The Choc Lit stand was a small section of the IPG stand (Independent Publishers Guild) next to Bloomsbury, where unlike us they had a cosy set-up with tables and chairs. After standing up for the best part of two days (a killer on your back and feet) I was very tempted to ask them if I could pretend to be one of them for a while!
But the biggest kid on the block was the conglomerate Hachette, which was spread over two massive stands with a central walkway between them and large posters of their star authors. When looking at posters like that, you can’t help wishing that it’s going to be you up there one day. It might never happen, but it’s okay to dream, isn’t it?
From other authors attending in previous years I’d heard that the book fair is really only for publishers and agents, and that they don’t like authors to be there. I must say, that wasn’t my impression at all. Instead it seemed very author-friendly and included an author lounge as well as many talks and seminars aimed at authors, including the growing interest in self-publishing.
Of course agents and publishers don’t want to be pestered by aspiring authors. They’re here to negotiate deals etc. and are incredibly busy, but a polite enquiry after submission guidelines, if available, is fine, or you can pick up a leaflet or even take photos of books on display as a useful guide to what a particular publisher is looking for.
But authors also “talk shop” – we talk about covers, editing, deadlines, sales, etc. – and generally love any opportunity to catch up with what other people are doing. I met up with Alison Morton, Victoria Lamb, and Liz Fenwick, and also the New Romantics 4, a co-operative of writers who’ve decided to go down the indie route and self-publish their books. We had a very useful chat about social media and how it can help writers promote their books, and they seem to have had great success.

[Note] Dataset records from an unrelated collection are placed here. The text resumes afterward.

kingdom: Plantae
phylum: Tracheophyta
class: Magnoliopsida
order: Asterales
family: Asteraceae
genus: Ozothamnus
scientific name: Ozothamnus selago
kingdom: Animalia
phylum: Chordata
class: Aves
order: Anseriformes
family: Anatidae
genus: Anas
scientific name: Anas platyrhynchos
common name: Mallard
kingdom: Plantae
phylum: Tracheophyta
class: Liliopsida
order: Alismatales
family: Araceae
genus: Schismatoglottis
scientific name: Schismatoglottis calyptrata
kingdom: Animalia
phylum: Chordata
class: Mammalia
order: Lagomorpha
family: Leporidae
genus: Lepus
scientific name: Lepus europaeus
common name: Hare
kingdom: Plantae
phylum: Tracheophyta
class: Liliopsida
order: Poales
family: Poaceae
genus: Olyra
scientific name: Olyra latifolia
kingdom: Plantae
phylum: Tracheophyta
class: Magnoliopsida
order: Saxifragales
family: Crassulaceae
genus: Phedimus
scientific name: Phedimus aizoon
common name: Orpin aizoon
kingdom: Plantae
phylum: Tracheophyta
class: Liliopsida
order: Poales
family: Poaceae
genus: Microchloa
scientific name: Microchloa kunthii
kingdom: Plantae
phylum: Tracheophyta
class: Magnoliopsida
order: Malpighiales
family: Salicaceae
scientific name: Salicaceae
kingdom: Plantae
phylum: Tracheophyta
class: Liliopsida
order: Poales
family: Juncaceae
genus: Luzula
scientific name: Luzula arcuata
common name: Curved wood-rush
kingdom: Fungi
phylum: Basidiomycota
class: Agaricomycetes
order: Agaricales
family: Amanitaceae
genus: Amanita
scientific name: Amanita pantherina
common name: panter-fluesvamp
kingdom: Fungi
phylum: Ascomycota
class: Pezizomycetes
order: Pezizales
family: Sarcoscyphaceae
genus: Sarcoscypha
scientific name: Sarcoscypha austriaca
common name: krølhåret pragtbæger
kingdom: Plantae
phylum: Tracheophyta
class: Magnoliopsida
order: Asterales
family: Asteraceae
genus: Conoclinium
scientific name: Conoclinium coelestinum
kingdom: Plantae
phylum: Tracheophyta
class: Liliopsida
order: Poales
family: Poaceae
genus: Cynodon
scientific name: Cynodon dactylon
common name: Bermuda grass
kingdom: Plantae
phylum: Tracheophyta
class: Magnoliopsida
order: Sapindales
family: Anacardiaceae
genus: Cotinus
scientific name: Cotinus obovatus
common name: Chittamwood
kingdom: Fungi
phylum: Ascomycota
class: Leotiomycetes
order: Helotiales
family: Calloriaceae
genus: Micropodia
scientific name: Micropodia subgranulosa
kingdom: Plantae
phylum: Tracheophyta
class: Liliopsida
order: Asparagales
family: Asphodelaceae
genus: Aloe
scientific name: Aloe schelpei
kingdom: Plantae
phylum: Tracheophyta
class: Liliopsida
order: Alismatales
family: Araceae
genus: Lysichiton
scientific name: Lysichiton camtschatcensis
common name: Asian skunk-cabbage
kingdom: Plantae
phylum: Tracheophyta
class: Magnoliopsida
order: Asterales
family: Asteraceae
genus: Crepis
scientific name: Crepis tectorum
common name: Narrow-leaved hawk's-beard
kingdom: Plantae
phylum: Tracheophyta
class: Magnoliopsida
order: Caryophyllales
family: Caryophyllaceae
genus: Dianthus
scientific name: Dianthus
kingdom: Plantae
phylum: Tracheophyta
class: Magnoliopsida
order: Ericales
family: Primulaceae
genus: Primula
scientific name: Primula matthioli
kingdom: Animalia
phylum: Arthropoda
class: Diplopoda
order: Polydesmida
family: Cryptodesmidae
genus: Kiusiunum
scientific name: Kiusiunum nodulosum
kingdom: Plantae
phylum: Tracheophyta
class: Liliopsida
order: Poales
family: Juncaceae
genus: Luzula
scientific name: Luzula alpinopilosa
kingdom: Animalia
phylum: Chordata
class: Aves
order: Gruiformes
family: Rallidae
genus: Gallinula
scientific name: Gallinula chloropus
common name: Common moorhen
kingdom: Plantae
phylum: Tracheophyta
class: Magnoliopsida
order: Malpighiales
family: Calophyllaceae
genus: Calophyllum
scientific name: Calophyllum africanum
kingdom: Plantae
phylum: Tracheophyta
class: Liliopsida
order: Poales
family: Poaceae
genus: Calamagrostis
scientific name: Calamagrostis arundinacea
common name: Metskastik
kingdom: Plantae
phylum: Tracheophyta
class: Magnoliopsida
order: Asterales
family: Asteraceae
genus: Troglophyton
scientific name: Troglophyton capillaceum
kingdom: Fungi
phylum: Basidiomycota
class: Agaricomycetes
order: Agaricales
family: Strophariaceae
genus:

I was also at the fair with my translator’s hat on (in my “day job” I work as a translator from English into Danish), sat in on a couple of talks at the Literary Translation Centre, and met with other translators. Like writing, translation can be a very lonely occupation, so making contact with like-minded individuals is both reassuring and helpful.
But the best part was when fellow Choc Lit authors Sue Moorcroft and Christina Courtenay spotted a picture of “The Elephant Girl” on a Star Books Sales poster (the sales distributors of Choc Lit books). This made me feel I had finally arrived!